[Stored items]
** Start **

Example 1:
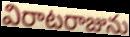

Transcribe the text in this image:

విరాటరాజును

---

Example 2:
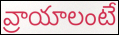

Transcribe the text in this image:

** End **

# EXERCISE DETAILS:
Copy all of the data above line for line, leaving out the pictures.

# REPLY TO THE TASK:
Example 1:

Transcribe the text in this image:

విరాటరాజును

---

Example 2:

Transcribe the text in this image:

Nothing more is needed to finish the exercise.